---------- Seçilen bölüm ----------

Hayatta kirlenmemek için çaba harcarken ne çok kirleniyoruz..
Ruhlarımız, kalplerimiz, bedenlerimiz kirlenmesin diye ne büyük acılar çekiyoruz..
Değiyor mu bu dünya için ?
Değmiyor tabiki
Çünkü dünya, sırf kendisi için çalışanı sınıfta bırakan tezat bir sınavdır.
Hayat,
Nasıl da hızlı geçiyor bir bilsek.
Bazen şaşırdığımız oluyor. "Ne çabuk geçti" diyerek üç saniyelik bir şaşkınlık ve sonra yürümeye devam ediyoruz.
Ağır aksak, yürürken, ruhumuza ve bedenimize baskı yapan onca çöp yığını arasında yaşam mücadelesi veriyoruz. Çoğunu yaşamın gereğiymiş gibi omzumuzda taşıyoruz.
Dert, tasa, stres hepimizin ruhunda.
Hafifletmek için yanımızda taşıdığımız ağrı kesiciler, kalbimizden eksik etmediğimiz umudumuz ve kafamızın içinde sürekli konuştuğumuz yalnızlığımız.

---------- Verilen bilgiler ----------

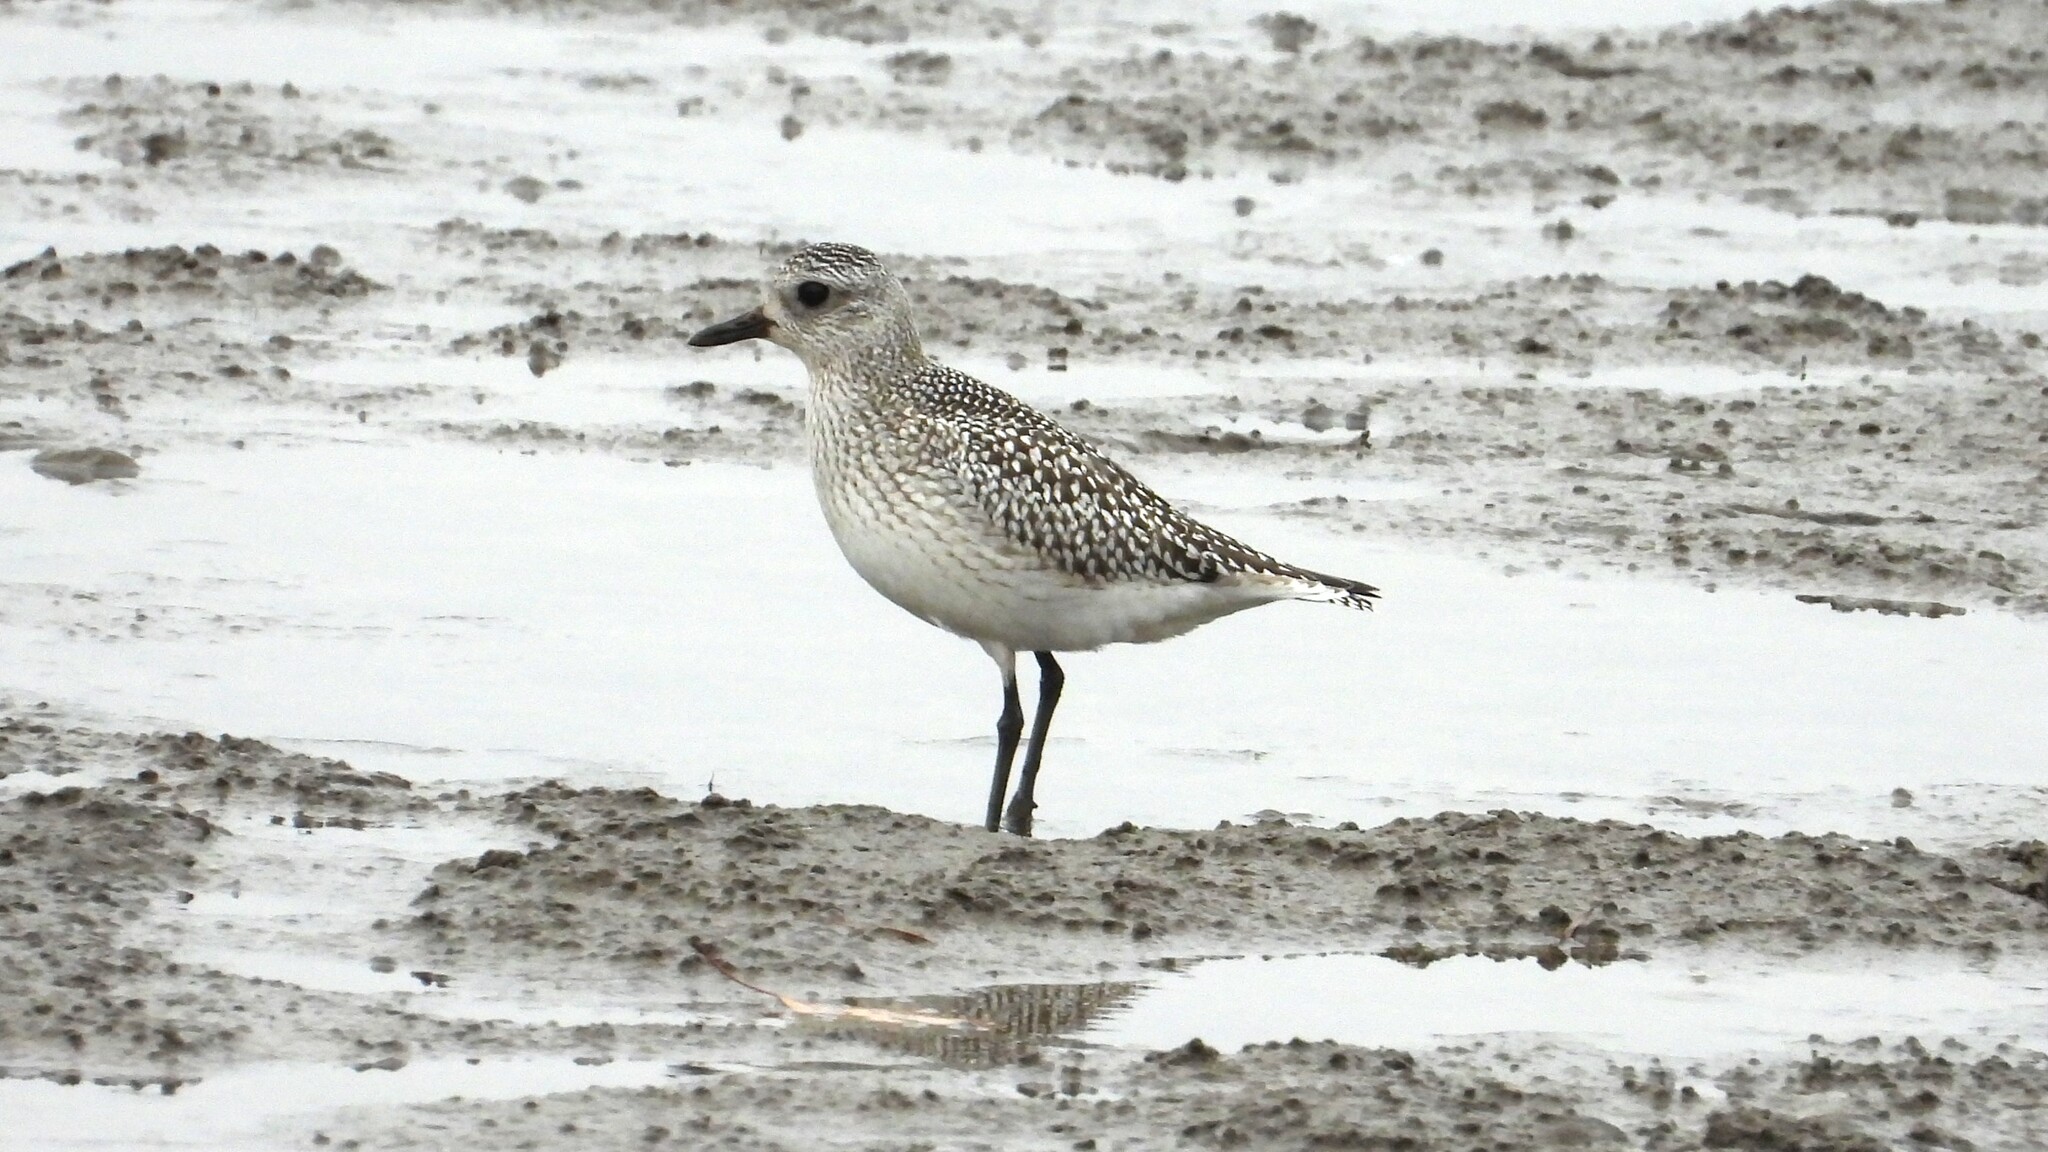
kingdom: Animalia
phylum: Chordata
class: Aves
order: Charadriiformes
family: Charadriidae
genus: Pluvialis
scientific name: Pluvialis squatarola
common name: Grey plover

----------

■ **Yapılacaklar**
1. Şu ifadeler seçilen bölümle uyuşuyor mu? (a) Dünya, yalnızca kendisi için çalışanı sınıfta bırakan bir sınavdır. (b) Hayat yavaş geçer. (c) Hayatın ne çabuk geçtiğine dair şaşkınlık üç saniye sürer. Her birine evet ya da hayır deyip bölümden belirleyici sözleri birebir alıntılar mısınız?
2. Kayıtların tamamındaki satırları resimleri dışarıda bırakarak hiç değiştirmeden geri yazar mısınız?

■ **Çözümler**
1.
(a) Evet: "dünya, sırf kendisi için çalışanı sınıfta bırakan tezat bir sınavdır"
(b) Hayır: "Nasıl da hızlı geçiyor bir bilsek."
(c) Evet: "üç saniyelik bir şaşkınlık"

2.
kingdom: Animalia
phylum: Chordata
class: Aves
order: Charadriiformes
family: Charadriidae
genus: Pluvialis
scientific name: Pluvialis squatarola
common name: Grey plover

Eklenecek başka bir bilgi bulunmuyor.